Models in the Claude 3 / GPT-4 era were too eager. Ask them to find a race condition and they would identify ten "potential" races, of which zero would reproduce. The signal-to-noise ratio was so bad that the validator was effectively the entire agent — and the validator does not have the surface area an actual LLM does.

Claude Sonnet 4.6 and Opus 4.7 changed the math.

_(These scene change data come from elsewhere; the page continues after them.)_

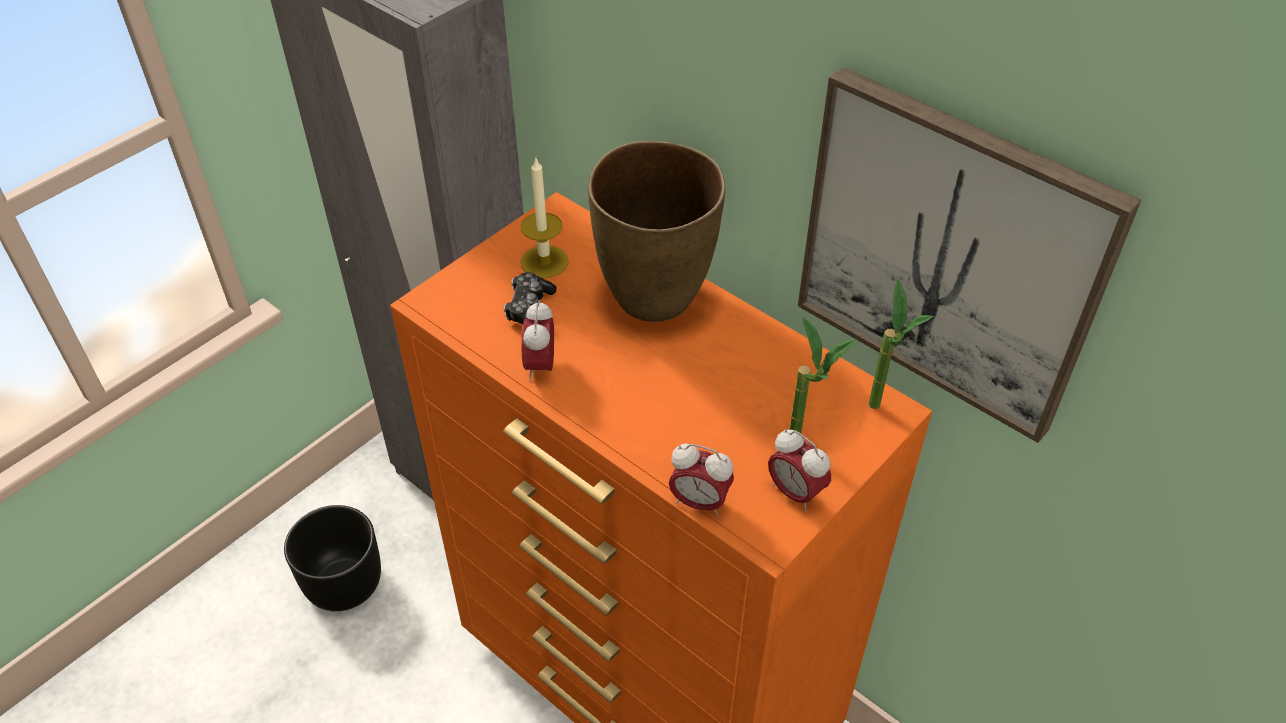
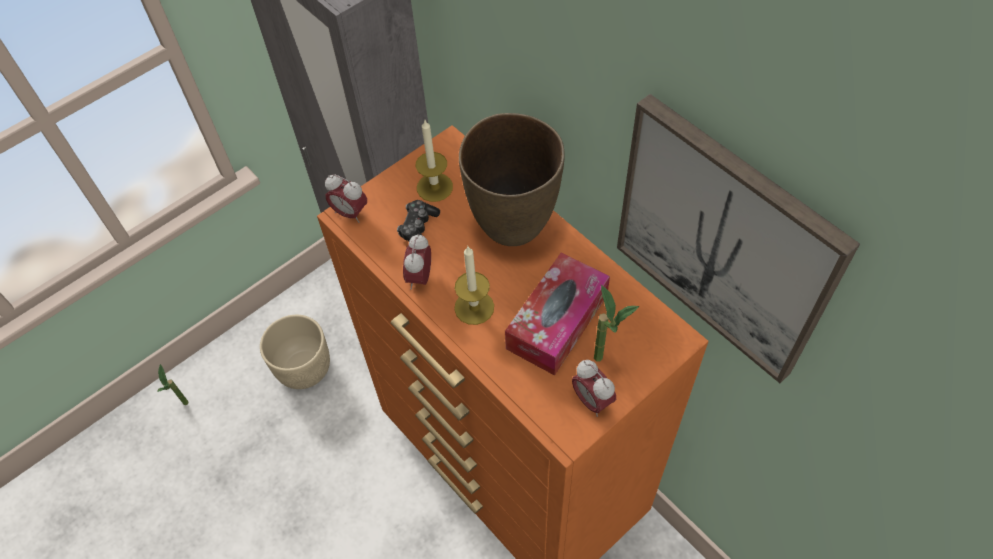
camera: 10 degrees right, 10 degrees up
black planter [284,505,381,611] -> beige planter [260,315,330,389]
alarm clock [669,444,734,517] -> alarm clock moved to [325,174,367,223]
potted plant [869,278,934,409] -> potted plant moved to [157,364,189,405]
none -> candle [454,245,494,325]
none -> tissue box [505,252,610,376]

The models reason about temporal ordering, retain enough context across tool calls to build a hypothesis incrementally, and (critically) know when to stop. race-02 spends 60% of its budget on hypotheses it never ships, because it learns mid-run that the endpoint is idempotent and bails.

what we found in the first 14 days

  • Coupon stacking on /v1/checkout/apply at three different customers — same shape, different stacks.
  • A double-attribution race in a usage-based billing service: two events landed in the same window, both incremented the counter independently.
  • A team-invite TOCTOU: token validation and team-membership write were not in the same transaction.
  • A refund loop: refunding a partially-shipped order while the shipment status was racing meant you could refund and still receive the merchandise.
  • A scope-creep race on our own scope proxy, found by race-02 attacking our own staging. We were the first customer it broke; we love it for that.

what this means for you

If you have a billing service, a refund flow, or any state machine that does multi-step writes through a non-serializable transaction, you have race-condition surface. race-02 is enabled by default for every project; it will probe your checkout and refund routes in the first 24 hours.

If you would rather it not — say you know your reconciler will catch the double-spend within a minute and you do not want spurious findings — drop the agent class from your project scope. Defaults are sensible; opt-outs are explicit.